§ **TASK BRIEF**
Only the text should be kept: print every entry below exactly and leave each image out.

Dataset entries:
------------------------------------------------------------------------
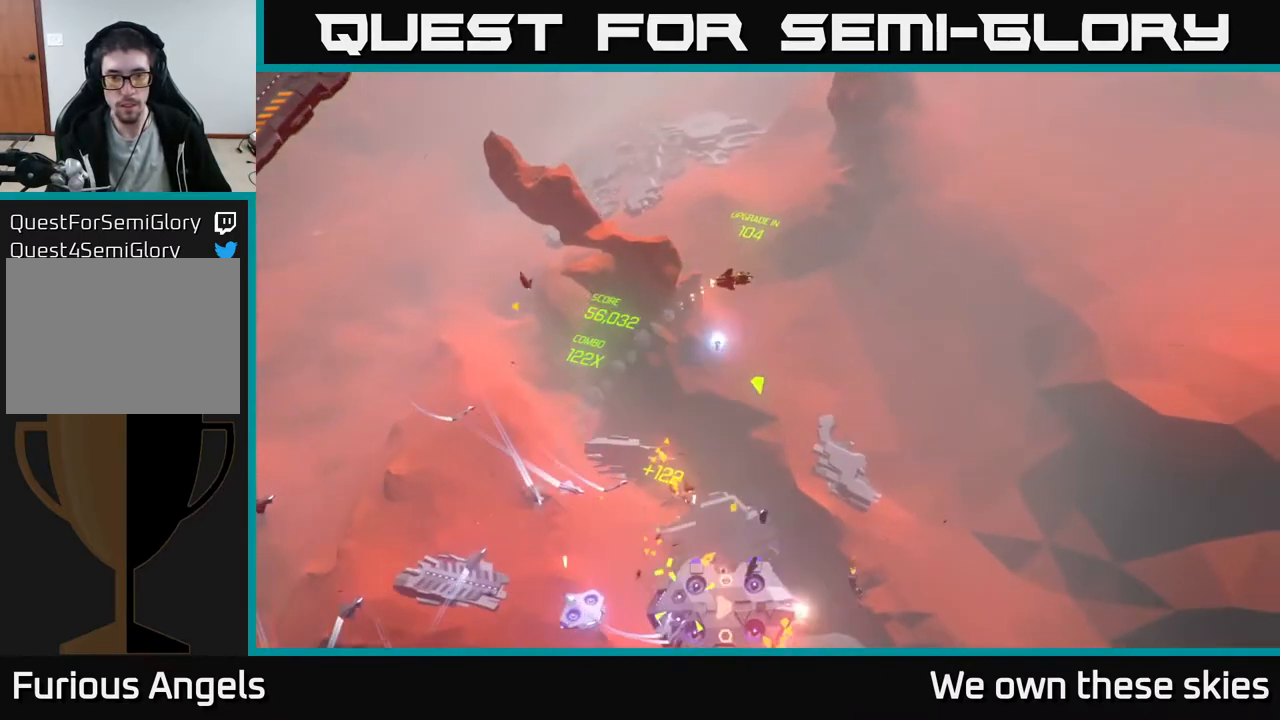
{"buttons": [], "left_stick": "down", "events": [[117, "left_stick", "down"]]}
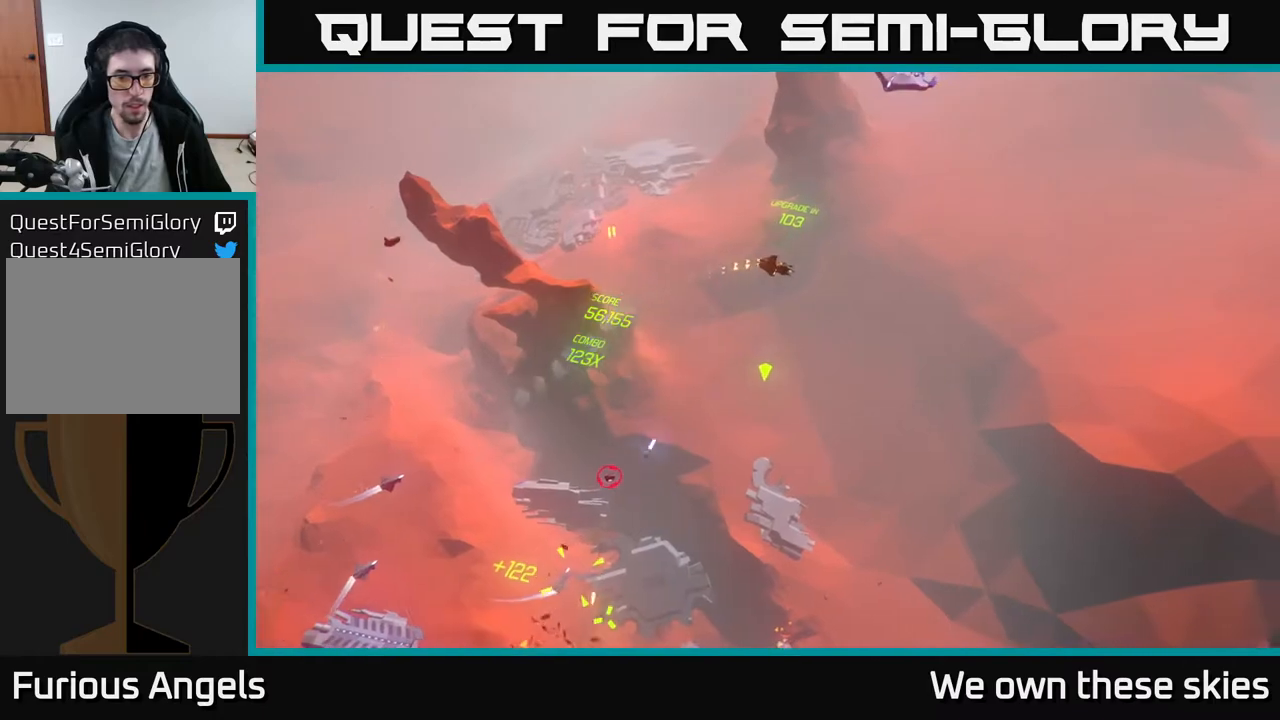
{"buttons": [], "left_stick": "down-left", "events": [[183, "left_stick", "down-left"]]}
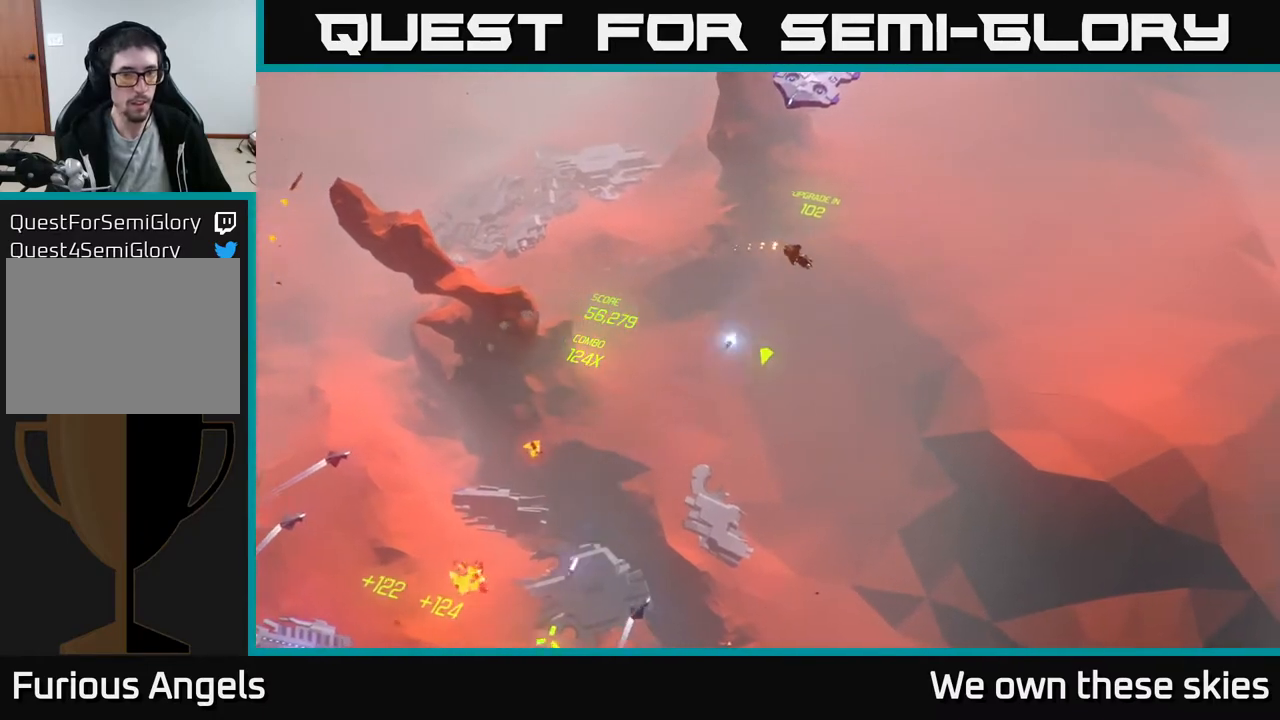
{"buttons": [], "left_stick": "center", "events": [[200, "left_stick", "up"], [367, "left_stick", "center"]]}
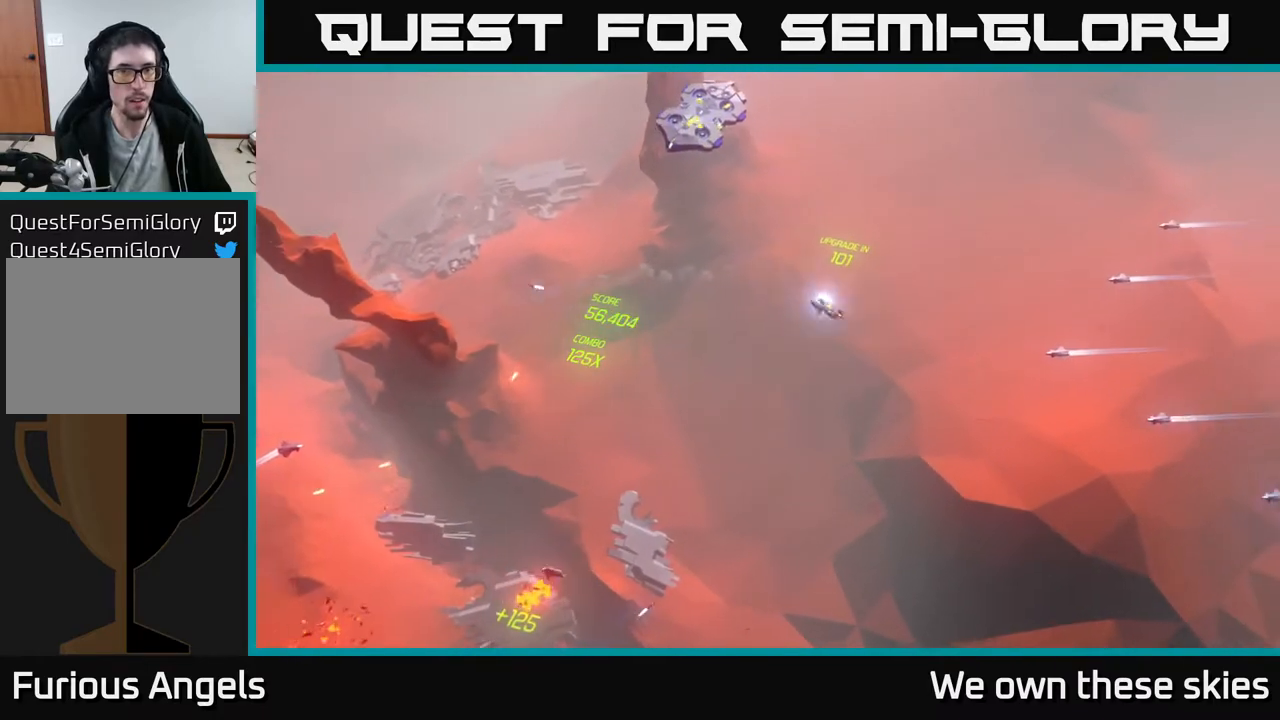
{"buttons": [], "left_stick": "down", "events": [[83, "left_stick", "down"]]}
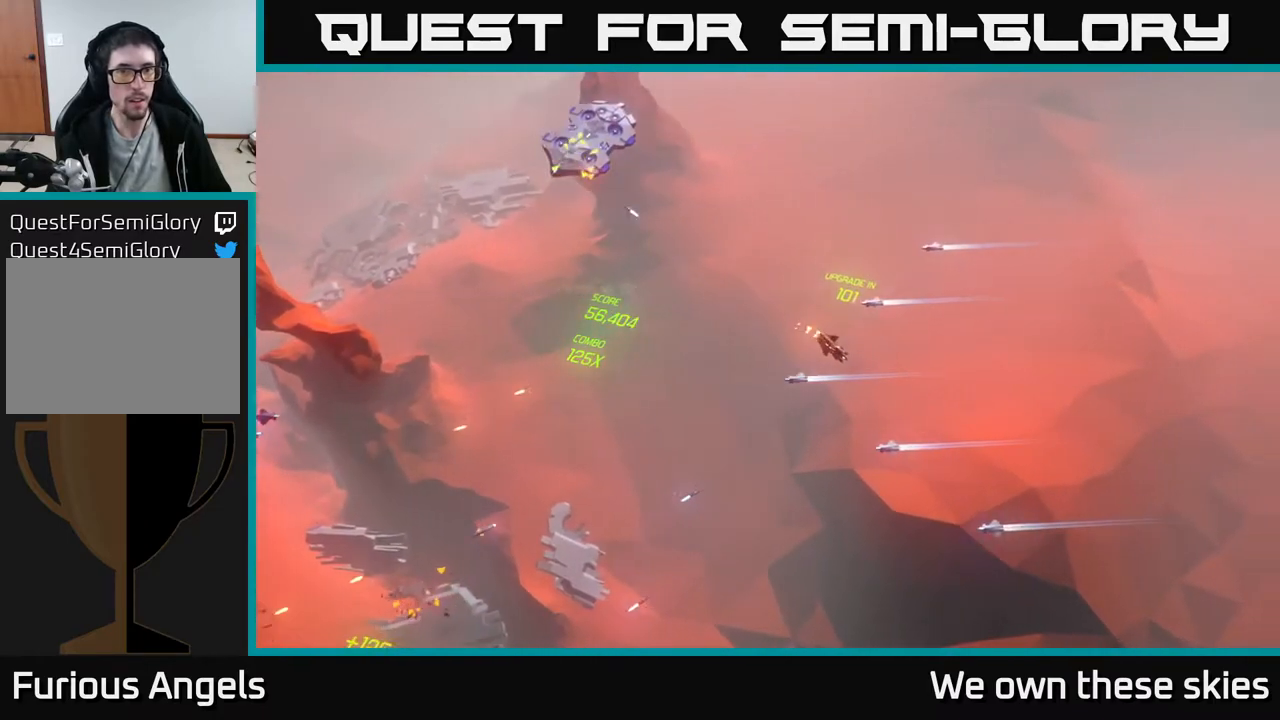
{"buttons": [], "left_stick": "down-left", "events": [[417, "left_stick", "down-left"]]}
------------------------------------------------------------------------
§ **RESPONSE TO THE TASK**
{"buttons": [], "left_stick": "down", "events": [[117, "left_stick", "down"]]}
{"buttons": [], "left_stick": "down-left", "events": [[183, "left_stick", "down-left"]]}
{"buttons": [], "left_stick": "center", "events": [[200, "left_stick", "up"], [367, "left_stick", "center"]]}
{"buttons": [], "left_stick": "down", "events": [[83, "left_stick", "down"]]}
{"buttons": [], "left_stick": "down-left", "events": [[417, "left_stick", "down-left"]]}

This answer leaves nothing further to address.